# Exercise prompt
Copy every row below back out word for word, changing nothing.

# Data to use
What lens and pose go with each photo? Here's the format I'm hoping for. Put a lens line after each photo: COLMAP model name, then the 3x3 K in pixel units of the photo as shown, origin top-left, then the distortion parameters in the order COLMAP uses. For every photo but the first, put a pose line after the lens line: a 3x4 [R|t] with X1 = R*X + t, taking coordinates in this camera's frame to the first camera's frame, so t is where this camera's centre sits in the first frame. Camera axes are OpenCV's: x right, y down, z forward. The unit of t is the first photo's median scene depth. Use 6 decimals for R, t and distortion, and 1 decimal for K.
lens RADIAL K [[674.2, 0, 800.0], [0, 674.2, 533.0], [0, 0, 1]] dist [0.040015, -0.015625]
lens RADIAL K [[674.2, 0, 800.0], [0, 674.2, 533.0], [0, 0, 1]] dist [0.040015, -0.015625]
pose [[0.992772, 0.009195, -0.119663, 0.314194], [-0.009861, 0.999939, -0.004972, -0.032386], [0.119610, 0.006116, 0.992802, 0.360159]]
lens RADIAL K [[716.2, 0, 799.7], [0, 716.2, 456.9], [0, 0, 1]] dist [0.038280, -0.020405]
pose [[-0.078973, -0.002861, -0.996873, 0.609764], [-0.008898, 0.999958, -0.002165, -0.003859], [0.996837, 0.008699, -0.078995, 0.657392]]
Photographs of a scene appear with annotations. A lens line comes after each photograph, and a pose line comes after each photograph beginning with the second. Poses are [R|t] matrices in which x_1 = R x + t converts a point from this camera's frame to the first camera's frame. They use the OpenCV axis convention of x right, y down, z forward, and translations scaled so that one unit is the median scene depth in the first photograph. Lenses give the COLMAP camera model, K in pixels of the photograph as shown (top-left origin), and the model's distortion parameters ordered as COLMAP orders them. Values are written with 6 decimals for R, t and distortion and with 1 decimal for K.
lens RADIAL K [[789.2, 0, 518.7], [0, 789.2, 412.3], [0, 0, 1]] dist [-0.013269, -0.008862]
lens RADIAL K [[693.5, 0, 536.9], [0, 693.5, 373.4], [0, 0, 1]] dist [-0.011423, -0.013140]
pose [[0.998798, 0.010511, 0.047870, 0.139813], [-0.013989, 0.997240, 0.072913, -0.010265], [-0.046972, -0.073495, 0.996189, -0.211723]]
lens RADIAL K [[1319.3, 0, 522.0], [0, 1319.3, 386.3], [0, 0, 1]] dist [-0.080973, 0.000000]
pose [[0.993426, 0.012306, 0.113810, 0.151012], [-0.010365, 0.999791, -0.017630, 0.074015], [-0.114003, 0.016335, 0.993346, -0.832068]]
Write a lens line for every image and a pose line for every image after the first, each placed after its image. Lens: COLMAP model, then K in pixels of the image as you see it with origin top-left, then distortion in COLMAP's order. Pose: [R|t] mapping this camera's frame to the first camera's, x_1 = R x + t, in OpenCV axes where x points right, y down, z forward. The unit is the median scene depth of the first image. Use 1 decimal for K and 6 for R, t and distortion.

# Answer section
What lens and pose go with each photo? Here's the format I'm hoping for. Put a lens line after each photo: COLMAP model name, then the 3x3 K in pixel units of the photo as shown, origin top-left, then the distortion parameters in the order COLMAP uses. For every photo but the first, put a pose line after the lens line: a 3x4 [R|t] with X1 = R*X + t, taking coordinates in this camera's frame to the first camera's frame, so t is where this camera's centre sits in the first frame. Camera axes are OpenCV's: x right, y down, z forward. The unit of t is the first photo's median scene depth. Use 6 decimals for R, t and distortion, and 1 decimal for K.
lens RADIAL K [[674.2, 0, 800.0], [0, 674.2, 533.0], [0, 0, 1]] dist [0.040015, -0.015625]
lens RADIAL K [[674.2, 0, 800.0], [0, 674.2, 533.0], [0, 0, 1]] dist [0.040015, -0.015625]
pose [[0.992772, 0.009195, -0.119663, 0.314194], [-0.009861, 0.999939, -0.004972, -0.032386], [0.119610, 0.006116, 0.992802, 0.360159]]
lens RADIAL K [[716.2, 0, 799.7], [0, 716.2, 456.9], [0, 0, 1]] dist [0.038280, -0.020405]
pose [[-0.078973, -0.002861, -0.996873, 0.609764], [-0.008898, 0.999958, -0.002165, -0.003859], [0.996837, 0.008699, -0.078995, 0.657392]]
Photographs of a scene appear with annotations. A lens line comes after each photograph, and a pose line comes after each photograph beginning with the second. Poses are [R|t] matrices in which x_1 = R x + t converts a point from this camera's frame to the first camera's frame. They use the OpenCV axis convention of x right, y down, z forward, and translations scaled so that one unit is the median scene depth in the first photograph. Lenses give the COLMAP camera model, K in pixels of the photograph as shown (top-left origin), and the model's distortion parameters ordered as COLMAP orders them. Values are written with 6 decimals for R, t and distortion and with 1 decimal for K.
lens RADIAL K [[789.2, 0, 518.7], [0, 789.2, 412.3], [0, 0, 1]] dist [-0.013269, -0.008862]
lens RADIAL K [[693.5, 0, 536.9], [0, 693.5, 373.4], [0, 0, 1]] dist [-0.011423, -0.013140]
pose [[0.998798, 0.010511, 0.047870, 0.139813], [-0.013989, 0.997240, 0.072913, -0.010265], [-0.046972, -0.073495, 0.996189, -0.211723]]
lens RADIAL K [[1319.3, 0, 522.0], [0, 1319.3, 386.3], [0, 0, 1]] dist [-0.080973, 0.000000]
pose [[0.993426, 0.012306, 0.113810, 0.151012], [-0.010365, 0.999791, -0.017630, 0.074015], [-0.114003, 0.016335, 0.993346, -0.832068]]
Write a lens line for every image and a pose line for every image after the first, each placed after its image. Lens: COLMAP model, then K in pixels of the image as you see it with origin top-left, then distortion in COLMAP's order. Pose: [R|t] mapping this camera's frame to the first camera's, x_1 = R x + t, in OpenCV axes where x points right, y down, z forward. The unit is the median scene depth of the first image. Use 1 decimal for K and 6 for R, t and distortion.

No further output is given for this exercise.